I encourage my students to pick at least one abstract art work that resonates each week and wrote a few sentences about it. One of them chose Lyubov recently (reminds me of Arthur). Popova was one of the first female pioneers in Cubo-Futurism. Through a synthesis of styles she worked towards what she termed painterly architectonics.

#lyubovpopova

Verena Loewensberg

Born in 1912, Swiss artist Verena Loewensberg was a leading figure of the influential Zurich school of concrete artists. The only female member of the group, which also included Max Bill, Camille Graeser and Richard Paul Lohse, Loewensberg distinguished herself through her oeuvre’s formal and chromatic flair. In her work, structured oil compositions are animated by wide-ranging color and shape, yielding a precise yet poetic art.

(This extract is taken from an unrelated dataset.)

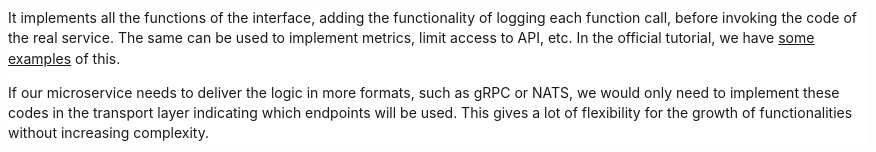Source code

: It implements all the functions of the interface, adding the functionality of logging each function call, before invoking the code of the real service. The same can be used to implement metrics, limit access to API, etc. In the official tutorial, we have [some examples](https://gokit.io/examples/stringsvc.html#application-instrumentation) of this.

If our microservice needs to deliver the logic in more formats, such as gRPC or NATS, we would only need to implement these codes in the transport layer indicating which endpoints will be used. This gives a lot of flexibility for the growth of functionalities without increasing complexity.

Hauser & Wirth has organized Kind of Blue to celebrate the same.

#verenaloewensberg

Charlotte Posenenske

Curator Alexis Lowry traces the playful quality of Charlotte’s sculptures, drawings, and photographs, illuminating their connections to her Minimalist contemporaries along with broader socio-political concerns on Dia’s blog in the context of “Charlotte Posenenske: Work in Progress” which he curated.

#charlotteposenenske

Simon Hantaï

Over at the Brooklyn Rail, Tom suggests that Simon (1922–2008) realized in his later painting that making a mark upon the world can be seen as an act of hubris or a frank recognition of the limits of unique inscription (after having disproven to himself the moral efficacy of the former).

#simonhantai

Cris Gianakos

(from the 2019 essay This strange, intoxicating “Almost Nothing” by Yorghos Tzirtzilakis) In discussing the work of Cristos Gianakos one can only start from reconsidering a question: what is the current meaning of that form of contemporary art most people call ‘minimal-ism’? In this case minimalism does not stop at a sketchy, formalized, rational version or at a belated celebration of ‘littleness’; instead it goes on to a dispersion which is, in fact, in tune with the character of our times and our culture.”